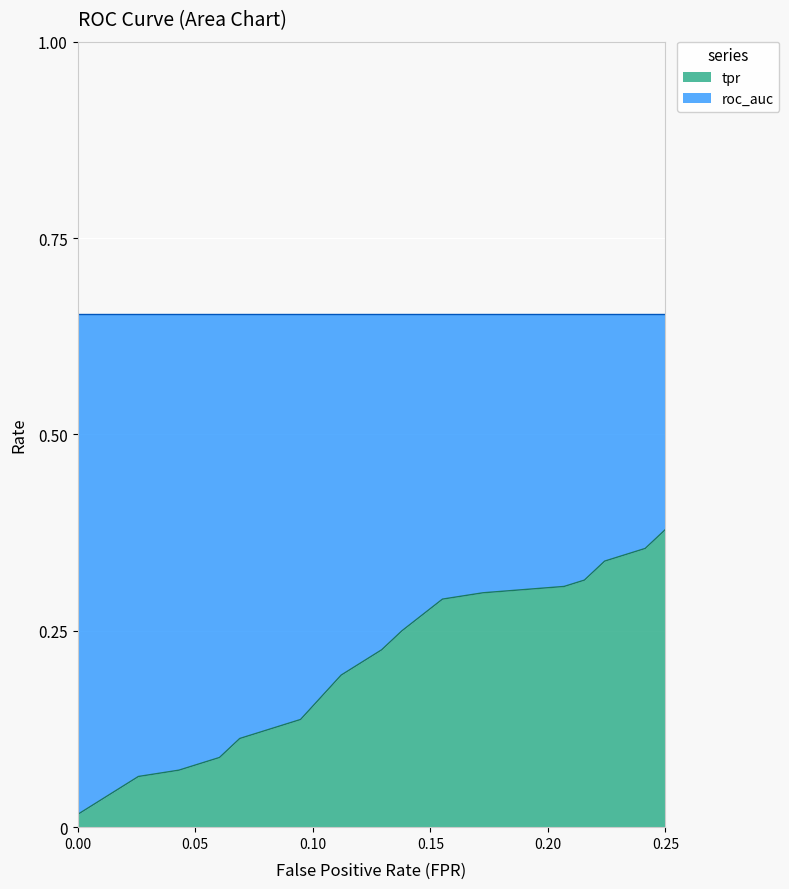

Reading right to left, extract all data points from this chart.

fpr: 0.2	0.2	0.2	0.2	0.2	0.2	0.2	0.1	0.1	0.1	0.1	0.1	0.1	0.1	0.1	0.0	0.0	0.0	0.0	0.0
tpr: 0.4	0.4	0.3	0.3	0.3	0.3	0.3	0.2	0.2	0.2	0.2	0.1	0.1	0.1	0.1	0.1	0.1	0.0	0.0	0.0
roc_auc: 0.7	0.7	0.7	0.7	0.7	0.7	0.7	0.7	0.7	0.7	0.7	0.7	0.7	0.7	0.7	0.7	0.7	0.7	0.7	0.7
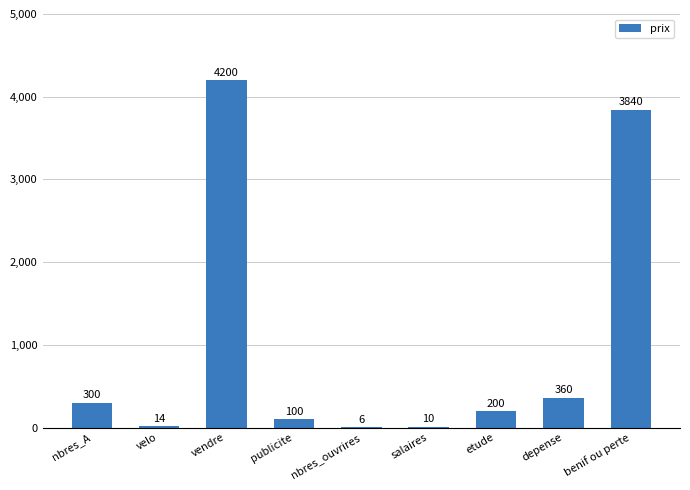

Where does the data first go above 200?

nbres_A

· · · · · · ·

PROBLEM: Write out all of the records again with "chart" replaced by "graph" and everything else unchanged. Leave out the pictures.

PROBLEM SOLUTION:
Reading right to left, extract all data points from this graph.

fpr: 0.2	0.2	0.2	0.2	0.2	0.2	0.2	0.1	0.1	0.1	0.1	0.1	0.1	0.1	0.1	0.0	0.0	0.0	0.0	0.0
tpr: 0.4	0.4	0.3	0.3	0.3	0.3	0.3	0.2	0.2	0.2	0.2	0.1	0.1	0.1	0.1	0.1	0.1	0.0	0.0	0.0
roc_auc: 0.7	0.7	0.7	0.7	0.7	0.7	0.7	0.7	0.7	0.7	0.7	0.7	0.7	0.7	0.7	0.7	0.7	0.7	0.7	0.7

Where does the data first go above 200?

nbres_A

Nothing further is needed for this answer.